[Текст страницы]

42. «Новый мир»
42. «Новый мир»
Теперь ему оставались лишь мечты о «новом устройстве мира». Эти слова истерлись со временем как монета, прошедшая через множество рук. Нам надо вспомнить их первоначальный смысл.
Меноккио, как мы убедились, не верил в сотворение мира Богом. Помимо того, он открыто отрицал учение о первородном грехе, утверждая, что человек «начинает грешить, когда начинает пить молоко матери, выйдя из ее чрева». Христос был для него человеком и только. Естественно, что ему были чужды какие-либо милленаристские идеи. В своих показаниях он ни разу ни словом не обмолвился о втором пришествии. «Новый мир», о котором он мечтал, представлял собой поэтому явление сугубо земное — нечто, что человек может достичь с помощью собственных сил.
Во времена Меноккио это выражение сохраняло всю свою смысловую наполненность и еще не успело превратиться в расхожую метафору. Если оно и было метафорой, то метафорой в квадрате. В начале века под именем Америго Веспуччи было напечатано послание, адресованное Лоренцо ди Пьетро Медичи и носившее именно такое название — «Mundus novus»*145. Его переводчик с итальянского на латынь, Джулиано ди Бартоломео Джокондо, сопроводил название специальным пояснением. «Superioribus diebus satis tibi scrips! de reditti meo ab novus illis regionibus... quasque novum mundum appellare licet, quando apud maiores nostros rmlla de ipsis fuerit habita cognitio et audientibus omnibus sit novissima res»**. He Индия, следовательно, как считал Колумб, и не просто неизведанные земли, но самый настоящий новый мир. «Licet appellare»*** — метафора была новой с иголочки, и за нее приходилось почти что просить извинения у читателя. В этом значении она быстро распространилась и вошла во всеобщее употребление. Меноккио, однако, употреблял это выражение в другом смысле, относя его не к новому континенту, а к новому обществу, которое еще только предстояло создать.
Мы не знаем, кто впервые осуществил этот сдвиг смысла. Ясно, что за ним просматривается образ быстрого и решительного общественного переустройства. В 1527 году в письме к Буцеру Эразм Роттердамский с горечью указывал на общественные потрясения, которыми сопровождается лютеровская Реформация, отмечая, что первым делом во избежание их следовало искать поддержки у церковных иерархов и светских властей и что многое, в первую очередь мессу, надо было реформировать со всяческой осторожностью146. Сейчас немало таких людей — писал он в заключении, — которые отвергают всякую традицию («quod receptum est»), как будто новый мир можно создать в мгновение ока («quasi subito novus mundus condi posset»). Медленные и постепенные перемены с одной стороны, быстрый и крутой переворот (революция, сказали бы мы сейчас) с другой — противопоставление очень четкое. Но никакого географического подтекста в выражении «novus mundus» у Эразма нет; единственный дополнительный смысловой оттенок вносится словом «condere», обозначающим, как правило, основание города.

[Исходные данные]
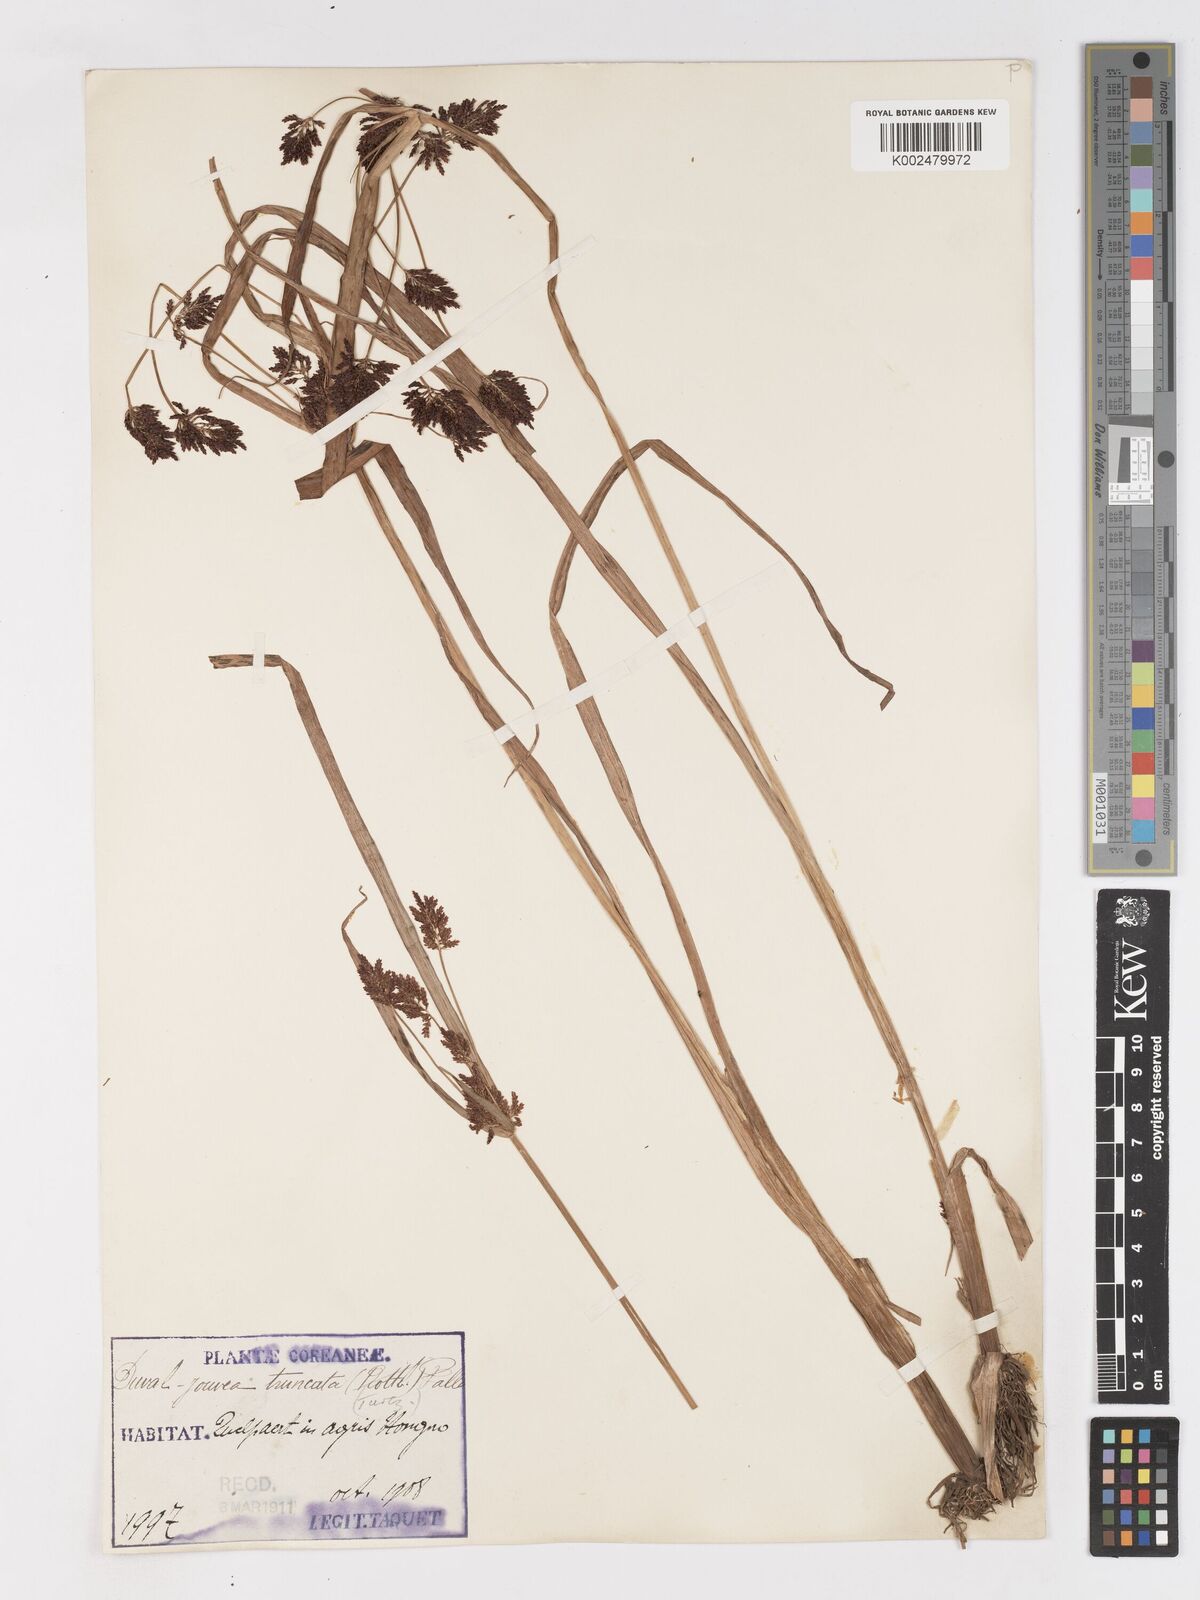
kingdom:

==

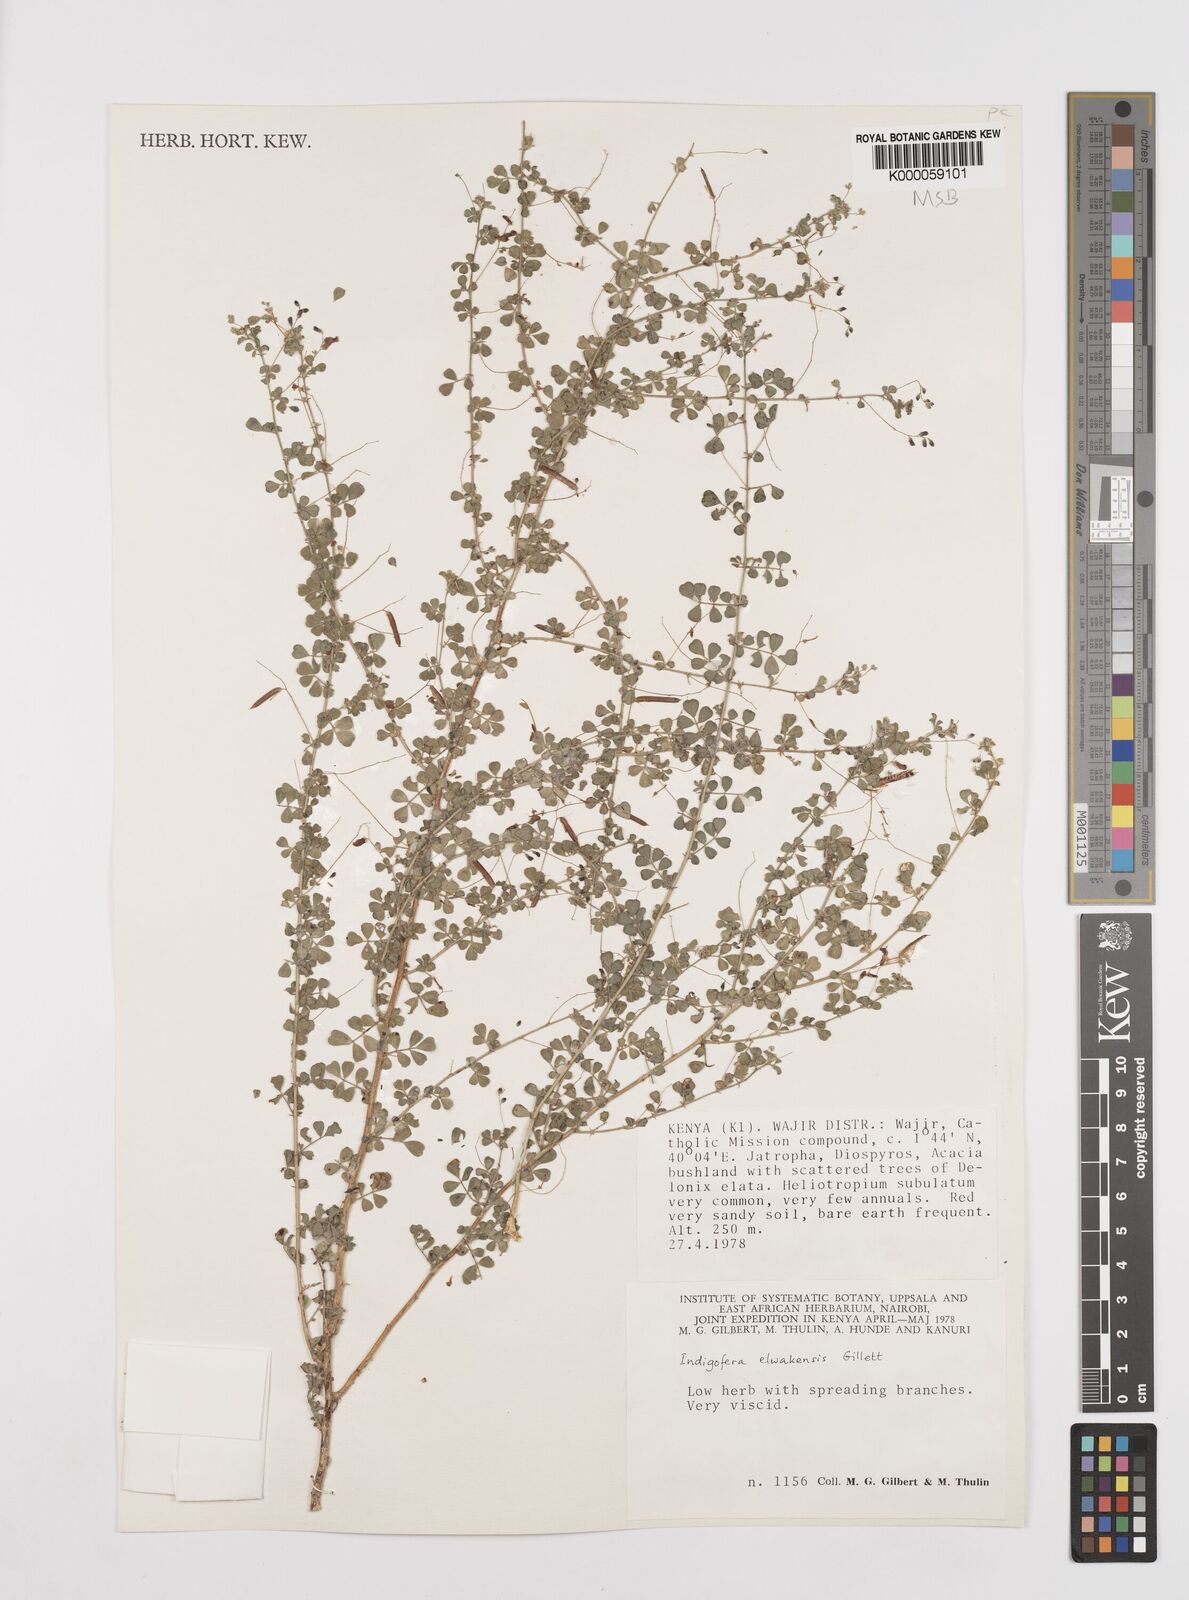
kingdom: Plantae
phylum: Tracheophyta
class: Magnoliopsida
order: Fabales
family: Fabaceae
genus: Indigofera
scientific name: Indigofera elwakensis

---

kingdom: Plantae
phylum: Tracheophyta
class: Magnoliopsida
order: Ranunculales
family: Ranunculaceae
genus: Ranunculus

[Задание] Объясните по тексту о Меноккио, почему «новый мир», о котором он мечтал, был явлением сугубо земным. Ответ уложите в одно–три предложения.

[Решение] Меноккио не верил в сотворение мира Богом, отрицал учение о первородном грехе и считал Христа лишь человеком. Поэтому милленаристские идеи были ему чужды, и о втором пришествии он ни разу не упомянул. Его «новый мир» был тем, чего человек может достичь собственными силами.